Nationally, prices fell 14.9 percent in the second quarter from a year earlier, the smallest drop in a year, today’s report also showed. The measure increased 2.9 percent from the first quarter, the first gain in three years.

Foreclosures represent the biggest risk to a sustained improvement in values as more properties are thrown into an already flooded market. Americans fell behind on mortgage payments at a record pace last quarter, the Mortgage Bankers Association reported Aug. 20. The inventory of homes in foreclosure rose to the most in three decades of data, it said. Rising unemployment also may limit demand for housing.

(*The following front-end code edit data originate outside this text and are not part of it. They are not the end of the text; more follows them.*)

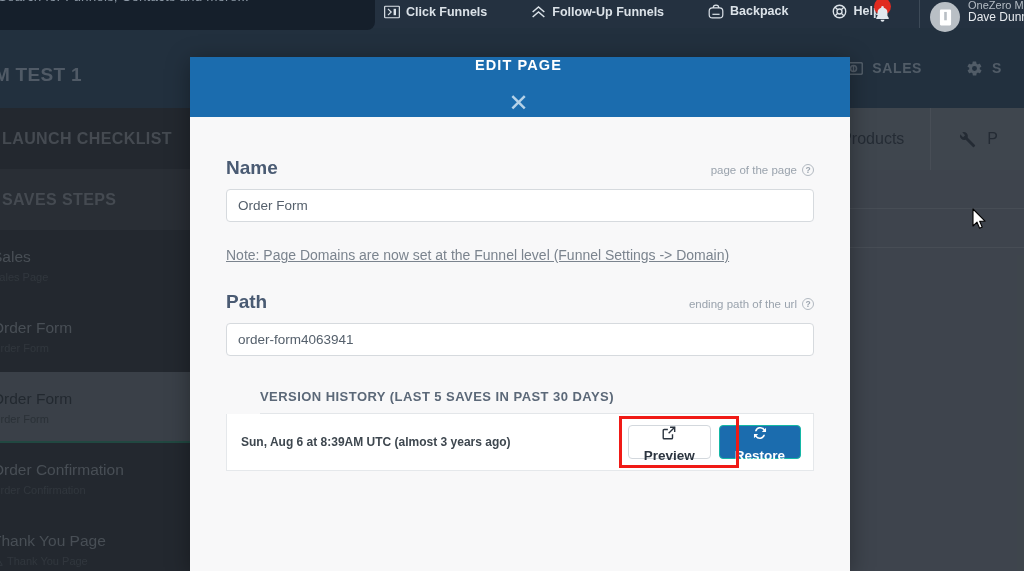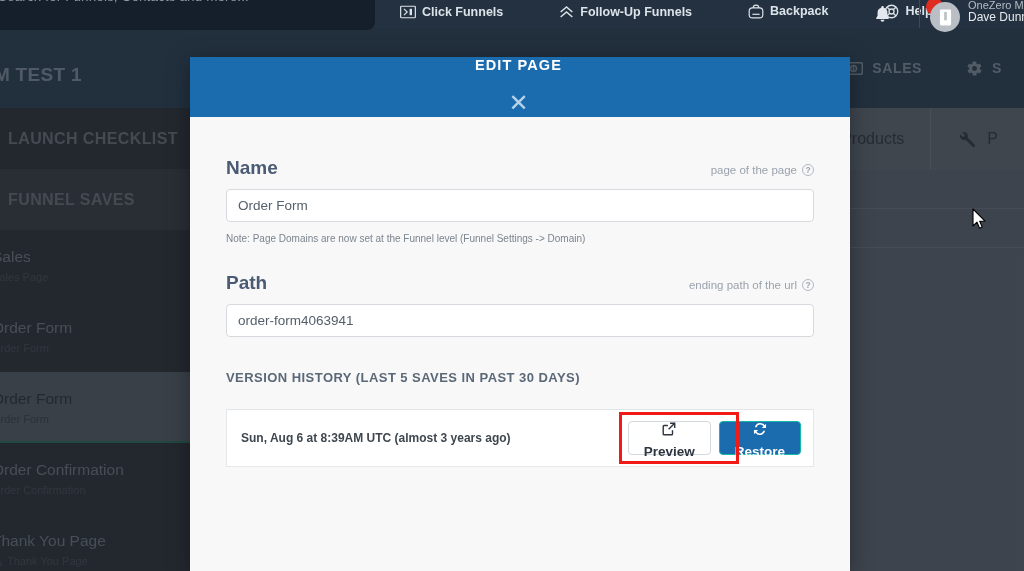--- a/index.html
+++ b/index.html
@@ -31,24 +31,24 @@
     display: flex; align-items: flex-end;
     padding: 0 0 26px 28px;
   }
   .search-box .ph {
     font-size: 13.5px;
     color: #8d99a6;
     letter-spacing: 0.1px;
     white-space: nowrap;
   }
   .nav-items {
-    position: absolute; top: 0; left: 400px;
+    position: absolute; top: 0; left: 384px;
     height: 28px;
     display: flex; align-items: flex-end;
-    gap: 16px;
+    gap: 4px;
   }
   .nav-item {
     display: flex; align-items: center; gap: 6px;
     padding: 0 16px 9px 0;
     margin-right: 24px;
     color: #dbe2e8;
     font-size: 12.5px;
     font-weight: bold;
     white-space: nowrap;
     position: relative;
@@ -156,21 +156,21 @@
   .sidebar {
     position: absolute; top: 108px; left: 0;
     width: 190px; height: 463px;
     background: #2f353b;
     z-index: 10;
     overflow: hidden;
   }
   .side-section {
     height: 61px;
     display: flex; align-items: center;
-    padding-left: 8px;
+    padding-left: 2px;
     color: #696f76;
     font-size: 16px; font-weight: bold;
     letter-spacing: .4px;
     white-space: nowrap;
   }
   .side-section.sec2 { background: #393f45; }
   .side-step {
     height: 71px;
     padding-left: 0px;
     display: flex; flex-direction: column; justify-content: center;
@@ -264,32 +264,34 @@
     border: 1px solid #d6dade;
     border-radius: 4px;
     background: #ffffff;
     padding: 0 11px;
     font-size: 13.5px;
     color: #55606c;
     font-family: "Liberation Sans", sans-serif;
     outline: none;
   }
   .note-text {
-    margin-top: 11px;
-    font-size: 10px;
+    margin-top: 25px;
+    font-size: 14px;
     color: #7b848e;
+    text-decoration: underline;
   }
   .vh-title {
     margin-top: 33px;
     font-size: 13px;
     font-weight: bold;
     color: #5b6878;
     letter-spacing: .45px;
-    padding-bottom: 24px;
+    padding-bottom: 9px;
     border-bottom: 1px solid #e3e6e9;
+    margin-left: 34px;
   }
   .vh-row {
     display: flex; align-items: center; justify-content: space-between;
     background: #ffffff;
     border: 1px solid #e5e8eb;
     border-top: none;
     height: 57px;
     padding: 0 12px 0 14px;
   }
   .vh-date {
@@ -385,21 +387,21 @@
       </span>
       <span>P</span>
     </div>
   </div>
 
   <div class="sidebar">
     <div class="side-section">
       <span>LAUNCH CHECKLIST</span>
     </div>
     <div class="side-section sec2">
-      <span>FUNNEL SAVES</span>
+      <span>SAVES STEPS</span>
     </div>
 
     <div class="side-step">
       <div class="step-title">Sales</div>
       <div class="step-sub">
         <span>Sales Page</span>
       </div>
     </div>
 
     <div class="side-step">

At the same time, there are signs the worst of the crisis is over. Existing home sales in July jumped to the highest level in almost two years, boosted by lower prices, tax credits for first-time buyers and near-record-low borrowing costs, according to figures from the National Association of Realtors.

New-home sales, due tomorrow from the Commerce Department, probably rose in July for the fourth straight month, economists surveyed by Bloomberg project.

Demand has already improved enough for some construction companies to consider cutting back on discounts and incentives. Toll Brothers Inc., the largest U.S. luxury homebuilder, said contracts rose in the third quarter from a year earlier for the first time since 2005.

“As the supply of unsold housing inventory shrinks nationwide, and if consumer confidence continues to improve, we should see stronger demand,” Robert Toll, chief executive officer of the Horsham, Pennsylvania-based company, said on an Aug. 12 conference call. “It has already positively impacted our pricing power as we are reducing incentives in many markets.”
Builder Index

The S&P builder supercomposite index is up 37 percent since the beginning of July as the housing outlook improved. The yield on Treasury securities has been little changed over that time even as the government sells more debt to finance its stimulus effort. The U.S. is auctioning $109 billion in notes over three days starting today, matching a record.

A home-price measure from the Federal Housing Finance Agency will also be issued later today. The national gauge has shown smaller losses than the S&P/Case-Shiller figures because it excludes houses bought with non-conventional mortgages. S&P/Case-Shiller includes those bought with non-conventional mortgages loans such as jumbo loans.

Robert Shiller, chief economist at MacroMarkets LLC and a professor at Yale University, and Karl Case, an economics professor at Wellesley College, created the home-price index based on research from the 1980s.